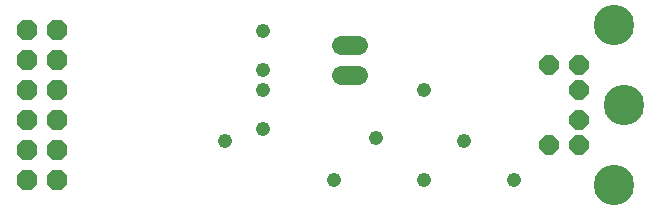
<source format=gbs>
G75*
%MOIN*%
%OFA0B0*%
%FSLAX24Y24*%
%IPPOS*%
%LPD*%
%AMOC8*
5,1,8,0,0,1.08239X$1,22.5*
%
%ADD10OC8,0.0634*%
%ADD11C,0.1346*%
%ADD12OC8,0.0680*%
%ADD13C,0.0640*%
%ADD14C,0.0476*%
D10*
X021919Y002761D03*
X022904Y002761D03*
X022904Y003588D03*
X022904Y004612D03*
X022904Y005439D03*
X021919Y005439D03*
D11*
X024085Y006757D03*
X024400Y004100D03*
X024085Y001443D03*
D12*
X004500Y001600D03*
X005500Y001600D03*
X005500Y002600D03*
X004500Y002600D03*
X004500Y003600D03*
X005500Y003600D03*
X005500Y004600D03*
X004500Y004600D03*
X004500Y005600D03*
X005500Y005600D03*
X005500Y006600D03*
X004500Y006600D03*
D13*
X014970Y006100D02*
X015530Y006100D01*
X015530Y005100D02*
X014970Y005100D01*
D14*
X012388Y005277D03*
X012388Y004588D03*
X012388Y003309D03*
X011108Y002915D03*
X014750Y001600D03*
X017750Y001600D03*
X020750Y001600D03*
X019081Y002915D03*
X016128Y003013D03*
X017750Y004600D03*
X012388Y006557D03*
M02*

</source>
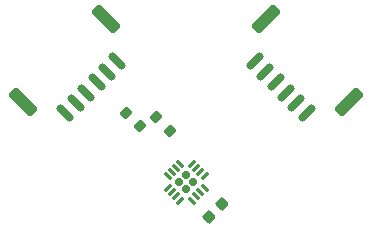
<source format=gbr>
%TF.GenerationSoftware,KiCad,Pcbnew,9.0.6-9.0.6~ubuntu24.04.1*%
%TF.CreationDate,2025-12-18T12:30:09+01:00*%
%TF.ProjectId,PCB_ENCODER,5043425f-454e-4434-9f44-45522e6b6963,rev?*%
%TF.SameCoordinates,Original*%
%TF.FileFunction,Paste,Top*%
%TF.FilePolarity,Positive*%
%FSLAX46Y46*%
G04 Gerber Fmt 4.6, Leading zero omitted, Abs format (unit mm)*
G04 Created by KiCad (PCBNEW 9.0.6-9.0.6~ubuntu24.04.1) date 2025-12-18 12:30:09*
%MOMM*%
%LPD*%
G01*
G04 APERTURE LIST*
G04 Aperture macros list*
%AMRoundRect*
0 Rectangle with rounded corners*
0 $1 Rounding radius*
0 $2 $3 $4 $5 $6 $7 $8 $9 X,Y pos of 4 corners*
0 Add a 4 corners polygon primitive as box body*
4,1,4,$2,$3,$4,$5,$6,$7,$8,$9,$2,$3,0*
0 Add four circle primitives for the rounded corners*
1,1,$1+$1,$2,$3*
1,1,$1+$1,$4,$5*
1,1,$1+$1,$6,$7*
1,1,$1+$1,$8,$9*
0 Add four rect primitives between the rounded corners*
20,1,$1+$1,$2,$3,$4,$5,0*
20,1,$1+$1,$4,$5,$6,$7,0*
20,1,$1+$1,$6,$7,$8,$9,0*
20,1,$1+$1,$8,$9,$2,$3,0*%
G04 Aperture macros list end*
%ADD10RoundRect,0.225000X0.017678X-0.335876X0.335876X-0.017678X-0.017678X0.335876X-0.335876X0.017678X0*%
%ADD11RoundRect,0.200000X-0.335876X-0.053033X-0.053033X-0.335876X0.335876X0.053033X0.053033X0.335876X0*%
%ADD12RoundRect,0.150000X-0.388909X0.601041X-0.601041X0.388909X0.388909X-0.601041X0.601041X-0.388909X0*%
%ADD13RoundRect,0.250000X-0.601041X0.954594X-0.954594X0.601041X0.601041X-0.954594X0.954594X-0.601041X0*%
%ADD14RoundRect,0.172500X0.000000X0.243952X-0.243952X0.000000X0.000000X-0.243952X0.243952X0.000000X0*%
%ADD15RoundRect,0.062500X0.203293X0.291682X-0.291682X-0.203293X-0.203293X-0.291682X0.291682X0.203293X0*%
%ADD16RoundRect,0.062500X-0.203293X0.291682X-0.291682X0.203293X0.203293X-0.291682X0.291682X-0.203293X0*%
%ADD17RoundRect,0.150000X0.601041X0.388909X0.388909X0.601041X-0.601041X-0.388909X-0.388909X-0.601041X0*%
%ADD18RoundRect,0.250000X0.954594X0.601041X0.601041X0.954594X-0.954594X-0.601041X-0.601041X-0.954594X0*%
G04 APERTURE END LIST*
D10*
%TO.C,C22*%
X102201992Y-52448008D03*
X103298008Y-51351992D03*
%TD*%
D11*
%TO.C,R1*%
X97716637Y-43966637D03*
X98883363Y-45133363D03*
%TD*%
D12*
%TO.C,J2*%
X94442120Y-39272703D03*
X93558237Y-40156586D03*
X92674353Y-41040470D03*
X91790470Y-41924353D03*
X90906586Y-42808237D03*
X90022703Y-43692120D03*
D13*
X93487526Y-35701814D03*
X86451814Y-42737526D03*
%TD*%
D11*
%TO.C,R37*%
X95166637Y-43616637D03*
X96333363Y-44783363D03*
%TD*%
D14*
%TO.C,IC1*%
X100851041Y-49500000D03*
X100250000Y-48898959D03*
X100250000Y-50101041D03*
X99648959Y-49500000D03*
D15*
X101814474Y-48996186D03*
X101460920Y-48642633D03*
X101107367Y-48289080D03*
X100753814Y-47935526D03*
D16*
X99746186Y-47935526D03*
X99392633Y-48289080D03*
X99039080Y-48642633D03*
X98685526Y-48996186D03*
D15*
X98685526Y-50003814D03*
X99039080Y-50357367D03*
X99392633Y-50710920D03*
X99746186Y-51064474D03*
D16*
X100753814Y-51064474D03*
X101107367Y-50710920D03*
X101460920Y-50357367D03*
X101814474Y-50003814D03*
%TD*%
D17*
%TO.C,J1*%
X110477297Y-43692120D03*
X109593414Y-42808237D03*
X108709530Y-41924353D03*
X107825647Y-41040470D03*
X106941763Y-40156586D03*
X106057880Y-39272703D03*
D18*
X114048186Y-42737526D03*
X107012474Y-35701814D03*
%TD*%
M02*

</source>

- YOUR TASK:
Your answer must restate the entries word for word and contain no pictures.

- ANSWER TO THE PROBLEM:
<source format=gbs>
G75*
%MOIN*%
%OFA0B0*%
%FSLAX24Y24*%
%IPPOS*%
%LPD*%
%AMOC8*
5,1,8,0,0,1.08239X$1,22.5*
%
%ADD10OC8,0.0634*%
%ADD11C,0.1346*%
%ADD12OC8,0.0680*%
%ADD13C,0.0640*%
%ADD14C,0.0476*%
D10*
X021919Y002761D03*
X022904Y002761D03*
X022904Y003588D03*
X022904Y004612D03*
X022904Y005439D03*
X021919Y005439D03*
D11*
X024085Y006757D03*
X024400Y004100D03*
X024085Y001443D03*
D12*
X004500Y001600D03*
X005500Y001600D03*
X005500Y002600D03*
X004500Y002600D03*
X004500Y003600D03*
X005500Y003600D03*
X005500Y004600D03*
X004500Y004600D03*
X004500Y005600D03*
X005500Y005600D03*
X005500Y006600D03*
X004500Y006600D03*
D13*
X014970Y006100D02*
X015530Y006100D01*
X015530Y005100D02*
X014970Y005100D01*
D14*
X012388Y005277D03*
X012388Y004588D03*
X012388Y003309D03*
X011108Y002915D03*
X014750Y001600D03*
X017750Y001600D03*
X020750Y001600D03*
X019081Y002915D03*
X016128Y003013D03*
X017750Y004600D03*
X012388Y006557D03*
M02*

</source>
<source format=gbr>
%TF.GenerationSoftware,KiCad,Pcbnew,9.0.6-9.0.6~ubuntu24.04.1*%
%TF.CreationDate,2025-12-18T12:30:09+01:00*%
%TF.ProjectId,PCB_ENCODER,5043425f-454e-4434-9f44-45522e6b6963,rev?*%
%TF.SameCoordinates,Original*%
%TF.FileFunction,Paste,Top*%
%TF.FilePolarity,Positive*%
%FSLAX46Y46*%
G04 Gerber Fmt 4.6, Leading zero omitted, Abs format (unit mm)*
G04 Created by KiCad (PCBNEW 9.0.6-9.0.6~ubuntu24.04.1) date 2025-12-18 12:30:09*
%MOMM*%
%LPD*%
G01*
G04 APERTURE LIST*
G04 Aperture macros list*
%AMRoundRect*
0 Rectangle with rounded corners*
0 $1 Rounding radius*
0 $2 $3 $4 $5 $6 $7 $8 $9 X,Y pos of 4 corners*
0 Add a 4 corners polygon primitive as box body*
4,1,4,$2,$3,$4,$5,$6,$7,$8,$9,$2,$3,0*
0 Add four circle primitives for the rounded corners*
1,1,$1+$1,$2,$3*
1,1,$1+$1,$4,$5*
1,1,$1+$1,$6,$7*
1,1,$1+$1,$8,$9*
0 Add four rect primitives between the rounded corners*
20,1,$1+$1,$2,$3,$4,$5,0*
20,1,$1+$1,$4,$5,$6,$7,0*
20,1,$1+$1,$6,$7,$8,$9,0*
20,1,$1+$1,$8,$9,$2,$3,0*%
G04 Aperture macros list end*
%ADD10RoundRect,0.225000X0.017678X-0.335876X0.335876X-0.017678X-0.017678X0.335876X-0.335876X0.017678X0*%
%ADD11RoundRect,0.200000X-0.335876X-0.053033X-0.053033X-0.335876X0.335876X0.053033X0.053033X0.335876X0*%
%ADD12RoundRect,0.150000X-0.388909X0.601041X-0.601041X0.388909X0.388909X-0.601041X0.601041X-0.388909X0*%
%ADD13RoundRect,0.250000X-0.601041X0.954594X-0.954594X0.601041X0.601041X-0.954594X0.954594X-0.601041X0*%
%ADD14RoundRect,0.172500X0.000000X0.243952X-0.243952X0.000000X0.000000X-0.243952X0.243952X0.000000X0*%
%ADD15RoundRect,0.062500X0.203293X0.291682X-0.291682X-0.203293X-0.203293X-0.291682X0.291682X0.203293X0*%
%ADD16RoundRect,0.062500X-0.203293X0.291682X-0.291682X0.203293X0.203293X-0.291682X0.291682X-0.203293X0*%
%ADD17RoundRect,0.150000X0.601041X0.388909X0.388909X0.601041X-0.601041X-0.388909X-0.388909X-0.601041X0*%
%ADD18RoundRect,0.250000X0.954594X0.601041X0.601041X0.954594X-0.954594X-0.601041X-0.601041X-0.954594X0*%
G04 APERTURE END LIST*
D10*
%TO.C,C22*%
X102201992Y-52448008D03*
X103298008Y-51351992D03*
%TD*%
D11*
%TO.C,R1*%
X97716637Y-43966637D03*
X98883363Y-45133363D03*
%TD*%
D12*
%TO.C,J2*%
X94442120Y-39272703D03*
X93558237Y-40156586D03*
X92674353Y-41040470D03*
X91790470Y-41924353D03*
X90906586Y-42808237D03*
X90022703Y-43692120D03*
D13*
X93487526Y-35701814D03*
X86451814Y-42737526D03*
%TD*%
D11*
%TO.C,R37*%
X95166637Y-43616637D03*
X96333363Y-44783363D03*
%TD*%
D14*
%TO.C,IC1*%
X100851041Y-49500000D03*
X100250000Y-48898959D03*
X100250000Y-50101041D03*
X99648959Y-49500000D03*
D15*
X101814474Y-48996186D03*
X101460920Y-48642633D03*
X101107367Y-48289080D03*
X100753814Y-47935526D03*
D16*
X99746186Y-47935526D03*
X99392633Y-48289080D03*
X99039080Y-48642633D03*
X98685526Y-48996186D03*
D15*
X98685526Y-50003814D03*
X99039080Y-50357367D03*
X99392633Y-50710920D03*
X99746186Y-51064474D03*
D16*
X100753814Y-51064474D03*
X101107367Y-50710920D03*
X101460920Y-50357367D03*
X101814474Y-50003814D03*
%TD*%
D17*
%TO.C,J1*%
X110477297Y-43692120D03*
X109593414Y-42808237D03*
X108709530Y-41924353D03*
X107825647Y-41040470D03*
X106941763Y-40156586D03*
X106057880Y-39272703D03*
D18*
X114048186Y-42737526D03*
X107012474Y-35701814D03*
%TD*%
M02*

</source>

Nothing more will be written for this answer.